Yesterday, the House of Delegates passed SB 236, a bill for The Family Foundation that protects the rights of public school students to express their faith at various school events, on a vote of 64-34. The bill now heads to Governor Terry McAuliffe. Patroned by Senator Bill Carrico (R-40, Galax), SB 236 simply ensures that religious speech is treated by our public schools exactly like any other type of speech. The Charlottesville Daily Progress' editorial page sees it exactly that way, as well. Unfortunately, the governor has indicated that he is likely to veto this reasonable legislation (see Roanoke Times).
Such hostility to simply expressing one's faith in the public square is becoming more and more prevalent. Students in our public schools shouldn't be treated as a second class citizens simply because their viewpoints are motivated by their faith, regardless of what faith perspective they have. While some opponents to the bill argue that such speech is already protected, they also argue that allowing students to express their faith could be seen as "coercive" and "offensive" to those who don't share that faith.
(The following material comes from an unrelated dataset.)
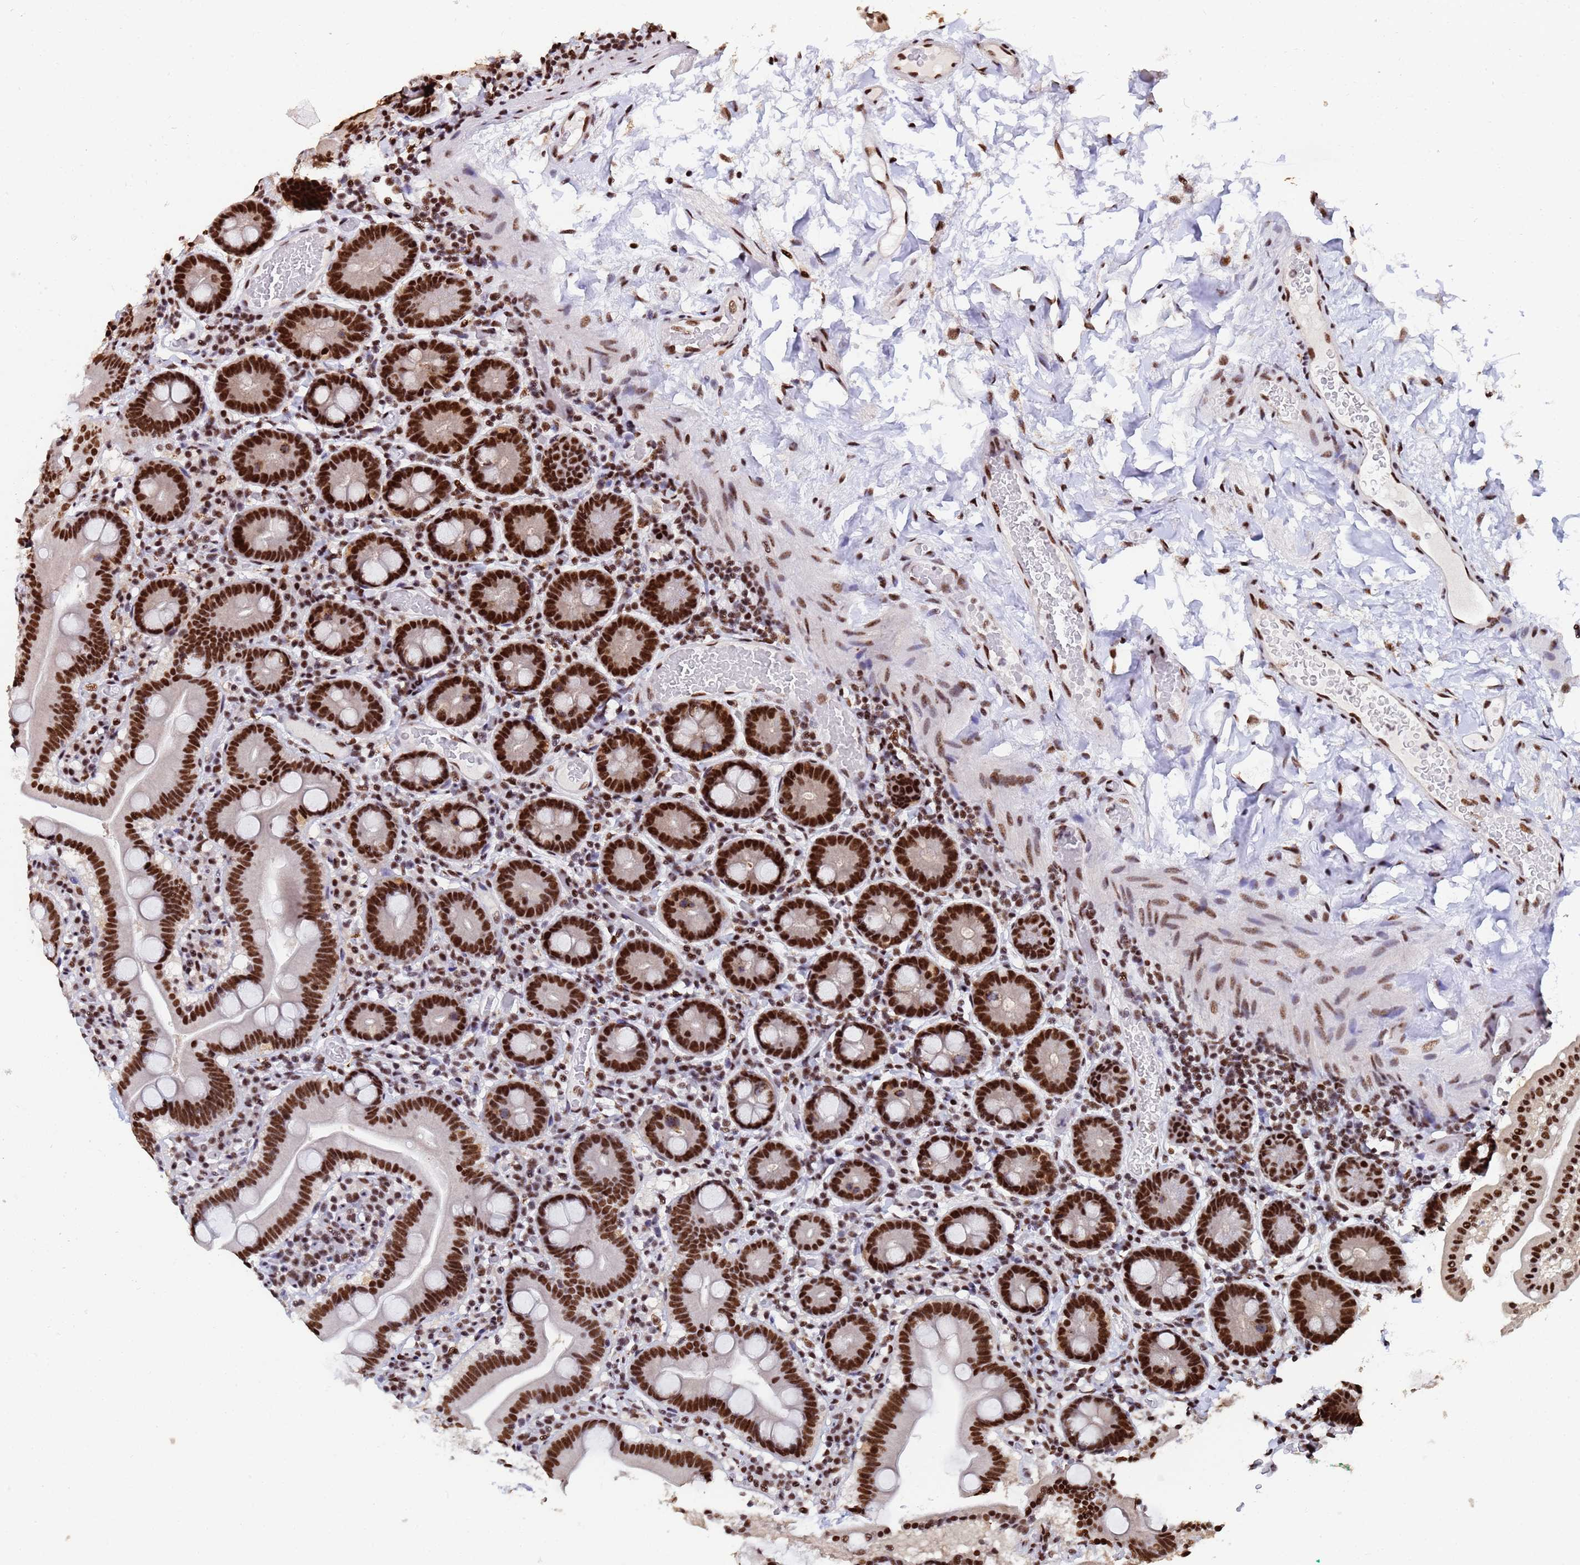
{"staining": {"intensity": "strong", "quantity": ">75%", "location": "nuclear"}, "tissue": "duodenum", "cell_type": "Glandular cells", "image_type": "normal", "snomed": [{"axis": "morphology", "description": "Normal tissue, NOS"}, {"axis": "topography", "description": "Duodenum"}], "caption": "DAB (3,3'-diaminobenzidine) immunohistochemical staining of normal human duodenum exhibits strong nuclear protein staining in about >75% of glandular cells. The protein is shown in brown color, while the nuclei are stained blue.", "gene": "SF3B2", "patient": {"sex": "male", "age": 55}}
In such cases, the government is supposed to be "neutral," but those who oppose bills like SB 236 desire no such neutrality. They desire silencing of faith perspectives and adherence to secular dogma. Our hope is that Governor McAuliffe will be willing to meet with us so we can explain why this bill is a good idea and why it's necessary.
Committee work is quickly coming to completion as we approach scheduled Sine Die next Saturday. Monday will be the last day for committees to pass legislation. This morning, the Senate Education and Health Committee passed a number of good education-related bills. One, HB 258, protects students' free speech rights on college campuses by prohibiting public colleges from isolating rallies, forums and even every day expression in so-called "free speech zones," which are anything but, and often are located in far flung areas of campus.
Another, HB 197, requires public school teachers to use supplementary materials that properly teach the principles of the Declaration of Independence, the United States Constitution, the Bill of Rights, and other key foundational documents. These two bills now head to a vote on the Senate floor in the next few days. Delegates Scott Lingamfelter (R-31, Woodbridge) and Steve Landes (R-25, Verona) carried the two bills, respectively, and with Senator Carrico, did outstanding work on each of these issues.
Will Governor McAuliffe come to understand Senator Carrico's bill and sign it after all?